We selected $MYSITEROOT/scripts directory as the place to keep those scripts. These scripts need to be modified according to local setup. The ganga_env_setup.c{sh} scripts are easy changed. However "ganga_guess" is a bit more complicated, and this is under current investigation. The GangaEnv alias is added to the local configuration script, to be explained in the next section.

Configuration script

When users start a session, the shell reads and executes commands available at /etc/profile.d and sets the environment. The invoked ifp-lhcb-env.{c}sh script checks if the user has the ".hepix/lhcb" file and if it contains the "yes" flag. If it does, then it executes the "local_setup.{c}sh" script located inside $MYSITEROOT/scripts directory.

Therefore the "local_setup.{c}sh" script needs to be modified according to what LHCb users will need. The software manager has to edit the local-setup.{c}sh so that environment variables $LHCB_DIR and $CMTCONFIG are setup correctly to allow users to get packages from CERN CVS using the "getpack" script. The CERN CVS can be accessed via Kerberos or SSH. In this instance we have selected SSH.

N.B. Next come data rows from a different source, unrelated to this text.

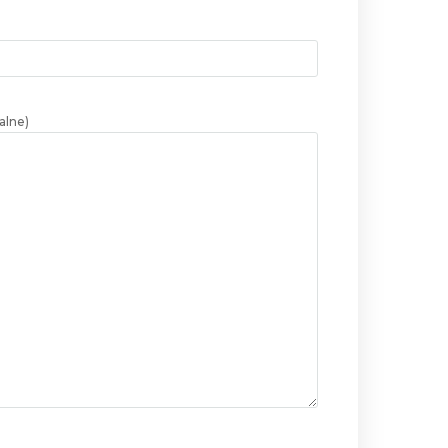
alne)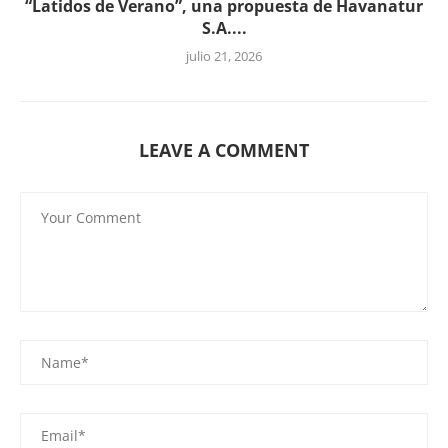
“Latidos de Verano”, una propuesta de Havanatur
S.A....
julio 21, 2026
LEAVE A COMMENT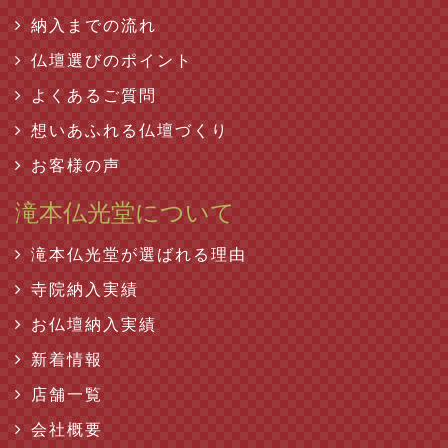
納入までの流れ
仏壇選びのポイント
よくあるご質問
想いあふれる仏壇づくり
お客様の声
滝本仏光堂について
滝本仏光堂が選ばれる理由
寺院納入実績
お仏壇納入実績
新着情報
店舗一覧
会社概要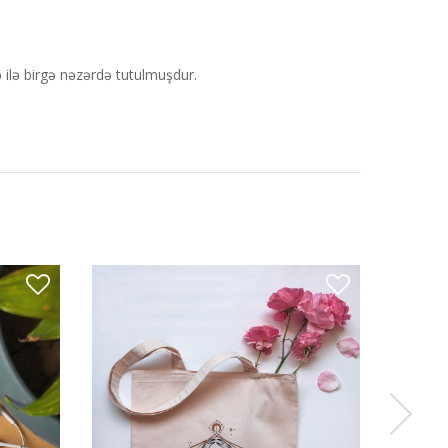
 ilə birgə nəzərdə tutulmuşdur.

The local_setup.{c}sh scripts are maintained and available from our CVS repository:
% cvs co Scripts/lhcb-soft

Emacs-!LHCb files

Unfortunately, the LHCb customisation for Emacs cannot be downloaded as a package or obtained via the installation script. Thus we simply took the latest version and copied across the installation areas. They are located at:


It is made available to users through the environment variable EMACSDIR.

More Information

We are keeping up-to-date information in our group TWiki page. You can check on the Software support section to see what's installed locally and what local files are available in our file system.

The official !DaVinci web-page is useful to find out about new versions of DaVinci available.

There are regular DaVinci tutorials held at CERN for those wishing to use DaVinci for physics analysis. Previous tutorial notes for the CERN course as well as a GridPP sponsored !LHCb-UK training course are available.